Rbi asks banks to specify exact repayment due dates in loan contracts

The Reserve Bank of India (RBI) on Friday issued a series of clarifications to its existing asset classification guidelines and said banks must specify exact due dates for repayment in loan agreements.

Current standards stipulate that a loan becomes delinquent if it is not repaid by the due date set by the bank. RBI said it has observed that repayment due dates are sometimes not specifically mentioned in loan agreements, and instead a description of due dates is mentioned, leaving room for different interpretations.

“Now, exact loan repayment schedules, repayment frequency, break between principal and interest, examples of classification dates for Special Mention Accounts (SMA) and Non-Performing Assets (NPA) and must be clearly specified in the loan agreement and the borrower will be informed of this at the time of sanctioning the loan and also at the time of subsequent modifications, if any, of the sanctioning conditions or the loan agreement until full repayment of the loan,” he said.

Apart from that, RBI has ordered the banks to specify the exact date of the start of the repayment of the loans with moratorium. These instructions, RBI said, must be complied with at the earliest, but no later than December 31, 2021, with respect to new loans. However, for existing loans, banks must adhere to these guidelines as those loans come due for renewal or review.
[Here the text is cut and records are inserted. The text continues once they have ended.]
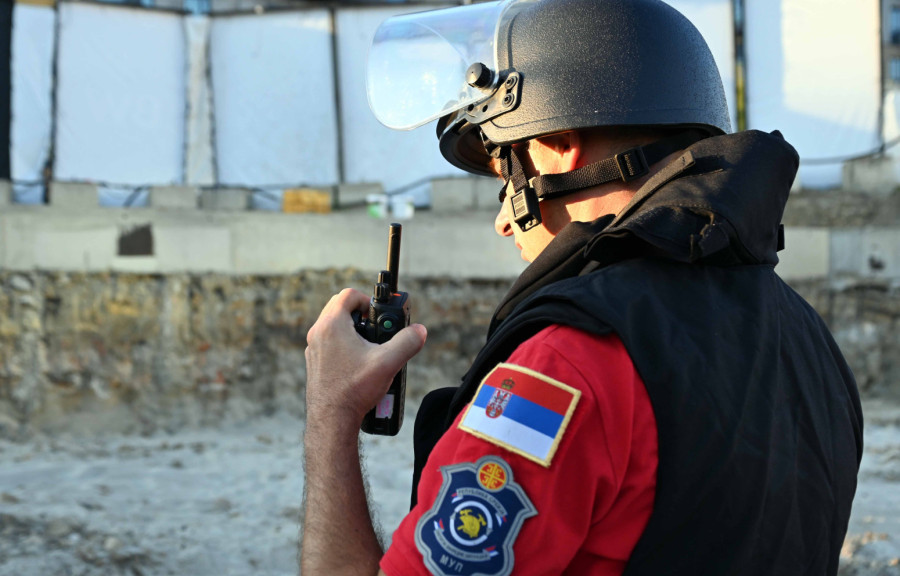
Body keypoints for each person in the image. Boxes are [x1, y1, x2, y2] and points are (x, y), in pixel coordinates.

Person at [301, 0, 863, 574]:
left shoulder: (564, 366)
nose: (502, 220)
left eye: (506, 180)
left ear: (559, 141)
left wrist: (331, 412)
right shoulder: (807, 340)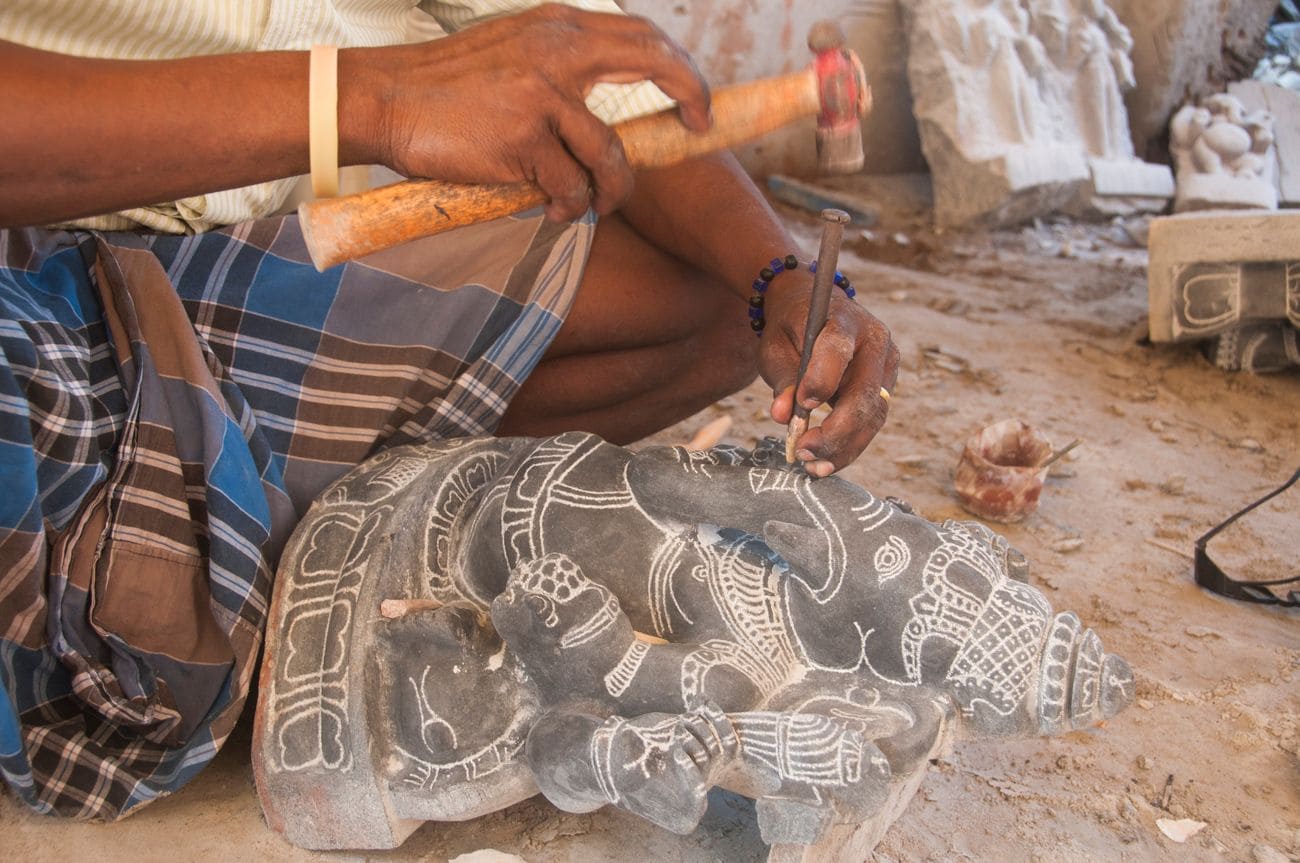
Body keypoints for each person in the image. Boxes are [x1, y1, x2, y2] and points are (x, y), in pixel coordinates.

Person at [0, 0, 899, 821]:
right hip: (60, 253)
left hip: (321, 233)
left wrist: (784, 277)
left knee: (720, 302)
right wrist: (370, 98)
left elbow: (594, 93)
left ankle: (306, 521)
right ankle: (286, 529)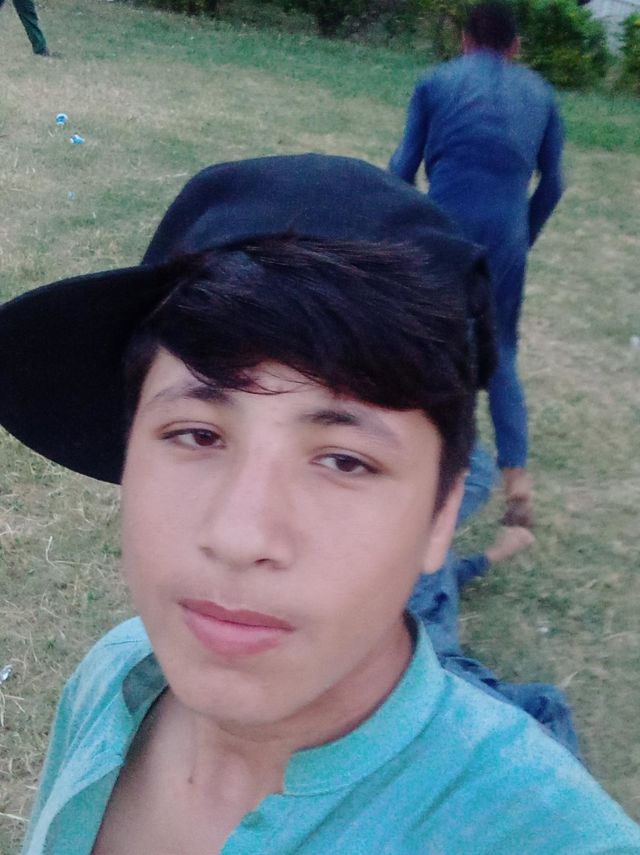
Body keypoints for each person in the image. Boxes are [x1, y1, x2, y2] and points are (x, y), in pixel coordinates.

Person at [1, 155, 638, 854]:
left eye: (345, 460)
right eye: (197, 434)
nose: (241, 534)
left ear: (442, 514)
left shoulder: (544, 837)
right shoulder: (113, 677)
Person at [389, 1, 565, 530]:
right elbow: (554, 183)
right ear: (515, 47)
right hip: (507, 232)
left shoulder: (436, 82)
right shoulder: (541, 93)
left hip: (443, 226)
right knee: (502, 350)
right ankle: (518, 482)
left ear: (465, 41)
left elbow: (402, 168)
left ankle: (422, 460)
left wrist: (406, 226)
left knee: (429, 339)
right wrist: (523, 235)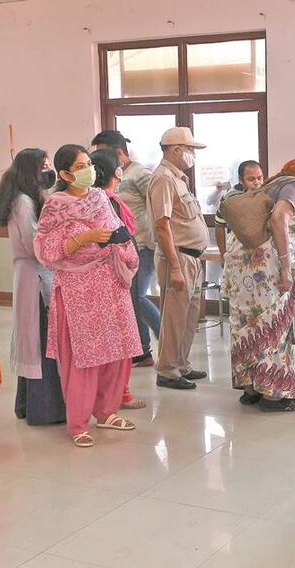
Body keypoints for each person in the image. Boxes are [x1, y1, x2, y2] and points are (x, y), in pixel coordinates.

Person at [35, 145, 141, 447]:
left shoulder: (99, 197)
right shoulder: (55, 205)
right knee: (84, 358)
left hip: (110, 284)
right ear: (65, 174)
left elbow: (116, 228)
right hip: (78, 289)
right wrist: (86, 237)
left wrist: (122, 246)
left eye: (89, 164)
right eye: (80, 166)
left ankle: (107, 412)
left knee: (116, 352)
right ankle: (79, 423)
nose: (88, 170)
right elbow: (46, 249)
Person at [224, 159, 295, 412]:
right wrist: (285, 268)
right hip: (265, 270)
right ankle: (274, 395)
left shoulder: (269, 187)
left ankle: (250, 388)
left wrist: (292, 263)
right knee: (272, 326)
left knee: (246, 324)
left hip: (242, 269)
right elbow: (278, 220)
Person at [0, 147, 66, 426]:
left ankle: (26, 404)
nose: (48, 171)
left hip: (34, 274)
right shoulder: (23, 202)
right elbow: (35, 244)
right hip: (34, 276)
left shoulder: (30, 197)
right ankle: (44, 409)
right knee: (40, 342)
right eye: (43, 166)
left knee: (35, 342)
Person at [91, 130, 160, 368]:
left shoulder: (140, 174)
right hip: (122, 248)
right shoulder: (108, 177)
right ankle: (142, 351)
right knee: (131, 299)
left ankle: (163, 340)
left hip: (141, 244)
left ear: (119, 153)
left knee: (137, 297)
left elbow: (159, 204)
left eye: (102, 153)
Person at [147, 127, 209, 390]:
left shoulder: (179, 178)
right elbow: (162, 225)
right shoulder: (164, 179)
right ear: (176, 150)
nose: (193, 154)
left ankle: (181, 364)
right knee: (174, 317)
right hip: (178, 257)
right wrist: (174, 267)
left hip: (191, 257)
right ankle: (168, 370)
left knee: (188, 316)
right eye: (191, 149)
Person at [91, 147, 146, 411]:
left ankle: (113, 393)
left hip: (110, 274)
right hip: (115, 274)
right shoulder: (107, 202)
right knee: (121, 339)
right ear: (117, 171)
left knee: (112, 339)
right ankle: (120, 394)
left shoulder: (96, 200)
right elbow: (118, 240)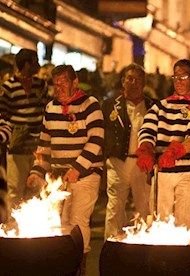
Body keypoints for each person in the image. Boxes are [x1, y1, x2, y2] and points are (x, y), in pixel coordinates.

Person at [25, 65, 104, 275]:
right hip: (60, 177)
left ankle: (81, 263)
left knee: (78, 220)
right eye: (56, 82)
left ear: (74, 82)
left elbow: (96, 139)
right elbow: (44, 146)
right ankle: (67, 264)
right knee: (61, 222)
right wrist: (37, 172)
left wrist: (78, 168)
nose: (58, 87)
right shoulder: (51, 108)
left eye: (63, 82)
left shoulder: (90, 104)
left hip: (87, 174)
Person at [136, 59, 190, 229]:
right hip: (162, 173)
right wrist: (146, 149)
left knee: (185, 226)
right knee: (159, 223)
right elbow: (147, 129)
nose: (178, 81)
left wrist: (176, 151)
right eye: (175, 76)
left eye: (183, 76)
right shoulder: (160, 107)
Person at [102, 63, 154, 240]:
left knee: (146, 206)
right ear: (123, 81)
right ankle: (111, 244)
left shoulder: (153, 107)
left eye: (138, 79)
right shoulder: (110, 105)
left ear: (144, 82)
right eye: (130, 78)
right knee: (115, 207)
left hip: (143, 164)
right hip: (119, 162)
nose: (134, 83)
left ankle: (147, 243)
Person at [0, 48, 48, 213]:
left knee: (36, 189)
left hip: (37, 147)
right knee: (15, 189)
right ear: (26, 64)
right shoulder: (9, 87)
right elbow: (3, 114)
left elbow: (44, 110)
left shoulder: (41, 84)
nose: (39, 66)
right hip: (18, 147)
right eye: (35, 62)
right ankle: (11, 228)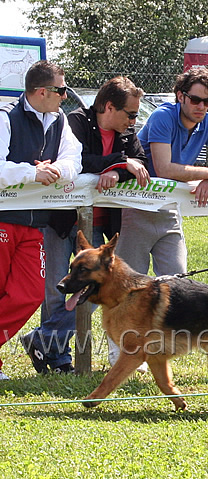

The central bank said it has noticed some lending institutions reclassifying accounts classified as NPA to the standard asset class when paying interest only overdue and partial overdues. To avoid any ambiguity in this regard, RBI said that loan accounts classified as NPA can only be reclassified as standard assets if all arrears of interest and principal are paid by the borrower.

Current regulations also state that once an account is classified as non-performing, all interest accrued and credited to the income account in past periods must be reversed to the extent that it remains unrealized. On Friday, RBI clarified that if loans with a moratorium on interest payments become NPA after the end of the moratorium period, the capitalized interest corresponding to the interest accrued during this moratorium period does not need to be cancelled.

Meanwhile, in order to increase the level of borrower awareness, RBI said lenders will be required to place consumer education materials on their websites, explaining with examples, the concepts of late date, classification and upgrade SMA and NPA.

“Additionally, it also needs to be ensured that their front-line officers educate borrowers on all of these concepts, with respect to the loans they have used, at the time of loan sanctioning, disbursement or renewal. These instructions must be complied with as soon as possible, but no later than March 31, 2022,” he said.